When the clock strike 00:00 hours, 2010 was invited into this era, and 2009 ended.
I was home, feeling cheated, but I was glad that it happened cause I felt really sick.
I went to sleep and msges came in one after one, and Syara's phone call came. In disbelieving that I'm sleeping in 2010.
But, for years, I never had plans at all for New Year's Eve; partly cause no one date me ): Put that aside..
Reflecting for 2009 for me is tiring.
I ushered 2009 with a love & ushered 2010 without a love.
In 2009, I made the biggest mistake. Thinking that I'm in love with someone.
But the truth sets in and apparently, the truth was, he's not.
And the truth took away everything.
What a depressing year.
But, whatever to that. I've done my best.
To you: You're the one I thought will be there, no matter what becomes of us. But, my judgement was wrong. You aren't, and you won't be. In 2009, I lost you as a true friend cause of my honesty. To you, whatever I did/said was never a honesty, but I believe, one day, you'll understand. And this time, I'll really say goodbye. No point salvaging the friendship. Cause all that you said turns out to be a mind game for me. I tried hard after that talk we had on msn, you said you want us to be friends again, talk again. I tried, but I got thrown down hardly. I don't know how to explain all these to you but this time you really turned your back towards me. But, I feel better like this cause I'm done with feeling apologetic. Afterall, you can't feel all that I felt & feeling and you won't understand. Goodbye.
I still like the fact that I was honest and I believe I grew up, in someways. And I hope it wont stop.
And with that mistake, I found back a friend.
Misunderstandings leads to many unwanted results.
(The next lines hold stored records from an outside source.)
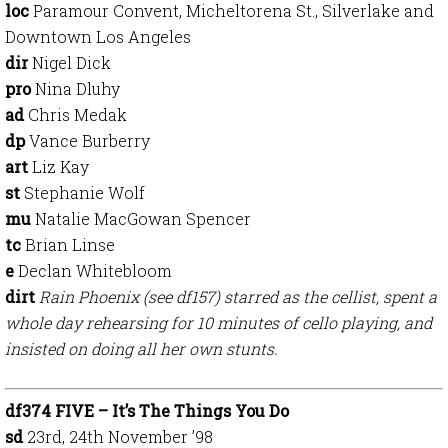
loc
Paramour Convent, Micheltorena St., Silverlake and
Downtown Los Angeles
dir
Nigel Dick
pro
Nina Dluhy
ad
Chris Medak
dp
Vance Burberry
art
Liz Kay
st
Stephanie Wolf
mu
Natalie MacGowan Spencer
tc
Brian Linse
e
Declan Whitebloom
dirt
Rain Phoenix (see df157) starred as the cellist, spent a
whole day rehearsing for 10 minutes of cello playing, and
insisted on doing all her own stunts.
df374 FIVE – It’s The Things You Do
sd
23rd, 24th November ’98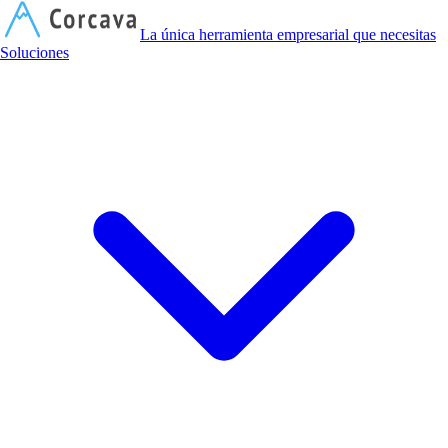
C
La única herramienta empresarial que necesitas
Soluciones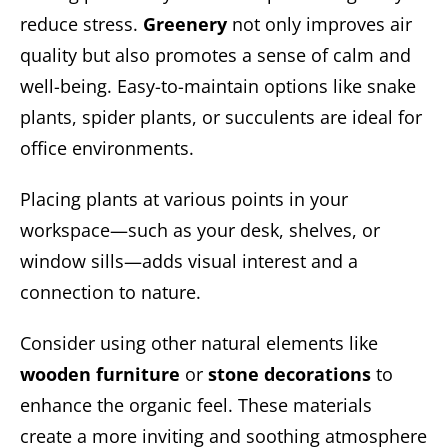
reduce stress.
Greenery
not only improves air
quality but also promotes a sense of calm and
well-being. Easy-to-maintain options like snake
plants, spider plants, or succulents are ideal for
office environments.
Placing plants at various points in your
workspace—such as your desk, shelves, or
window sills—adds visual interest and a
connection to nature.
Consider using other natural elements like
wooden furniture
or
stone decorations
to
enhance the organic feel. These materials
create a more inviting and soothing atmosphere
Couldn't understand why she did those that she did. I didn't take the initiative to know her better. But I'm glad I do now. Vanessa HYX (:
I realise, those that I need isn't those whom are new. They are those that were with me when I first started poly. Those were the days where I was truly happy with every single thing.
Tan Lijin, Syarafina Kamsani, Vanessa HYX, Amber Teo, Edwin Seet, Nicholas Lim, Gaen Koh.
I'm selfish, but I'm keeping my list to them.
They were the ones that stood by, willing to take in my rants, giving suggestions, doing whatever they can to just make me happy, and with them, I am happy.
I hope the list expands (:
Also, my secondary school friends. They need not be mentioned but knowing that they are there, it's a comfort. & spending my first day of 2010 with them was just totally awesome (:
There's much left unsaid. But what for blogged everything out right? Its good to keep some to myself (:
I have no new year resolutions yet. I'll find them slowly.
But right, I'm glad that I've found a EC before 2010 ends. Hahahahaha, thats random.
Right people, goodnight!
I just have 2 resolution in mind.
1. Lose that weight. I want to be like 45-48kg. Super near but, its not easy. Say goodbye-fats.
2. Long, nice hair. A bit excited. I wonder how will I look like with bang-long hair. Don't try photoshopping okay.